Cat Got Your Wallet? Four High-Tech Gifts for Furry Friends.

By Janet Burkitt
Special to The Washington Post
Sunday, December 21, 2008

Here's a curious little oasis in our economic badlands: The number of people buying holiday gifts for their pets is expected to rise this year.

So says the American Pet Products Association, which predicts that at least half of dog and cat owners -- some 20 million people -- will shop for Fido and Fluffy.

In this season of scaled-back holiday plans and whittled-down gift lists, we can't explain why more people would be buying for their animals -- who may be cherished loved ones, but they still wouldn't know Santa Claus if he hitched them to his sleigh.

But we're not judging. After all, the pet trade group expects this largesse to pump millions of dollars into the economy, so if you've got the means and motivation to buy for your pets this year (or the animal lover on your list), we say go for it. Someone has to, and there are lots of intriguing high-tech gadgets and innovative offerings out there. A few of our favorites:


According to a highly unscientific poll consisting of my neighbor who just bought one, Litter-Robot is the best product ever created in the universe and completely worth its hefty price tag.

The device's tag line, "The automatic self-cleaning litter box that really works," pretty much says it all. A cat steps onto a sensor and into the Litter-Robot (which looks kind of like an old sea diver's helmet), does its business and steps out. A weight sensor is triggered, and after a time delay the machine's globe starts rotating, sifting the litter and dropping the clumps into a drawer below.
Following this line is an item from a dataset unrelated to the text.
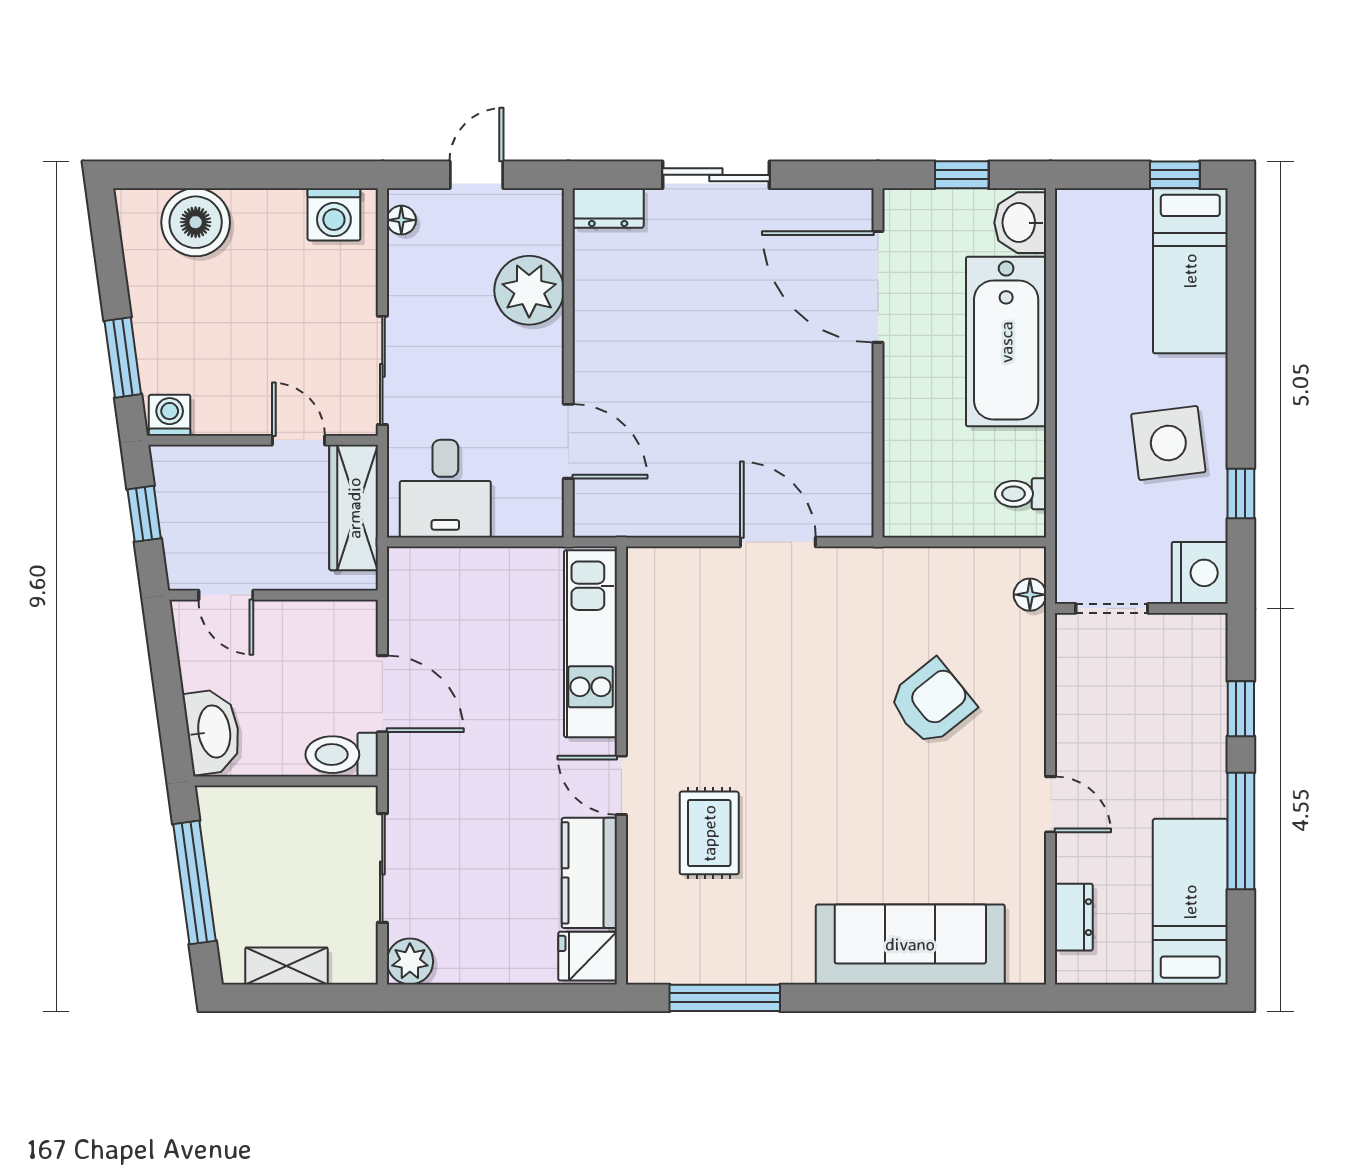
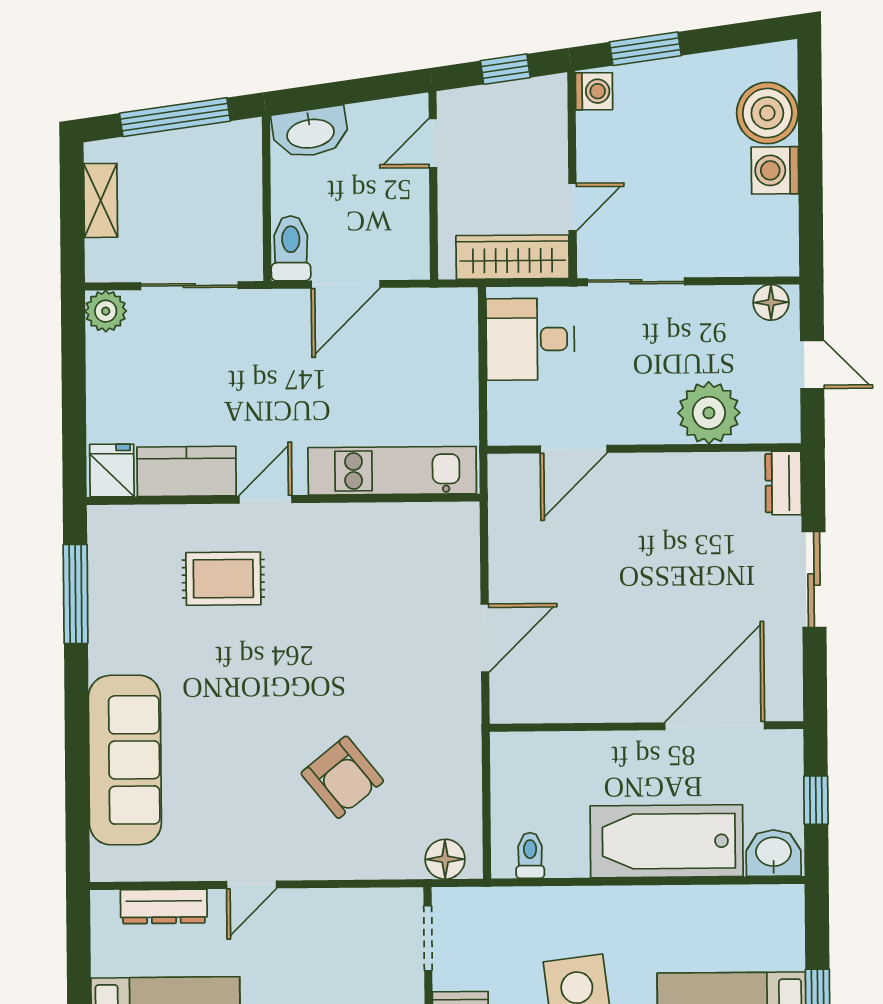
washing machine: (334, 214) -> (775, 170), moved
floor lamp: (401, 220) -> (771, 302), width x1.37, depth x1.37
floor lamp: (1030, 595) -> (445, 859), width x1.37, depth x1.37
dresser: (1074, 917) -> (164, 906), width x1.44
The drawer, which was designed to eliminate odors, needs to be emptied about once a week for a single cat. There's no scooping involved, so you won't have to be nearly as hands-on with your cat's commode. Of course, you may find yourself talking about it -- enthusiastically and in great detail -- a lot more. And that might even be worse.

$329 at

Mouse in the House

Cats are an independent lot, but that doesn't mean they don't get lonely or bored when their humans are away. Enter Mouse in the House.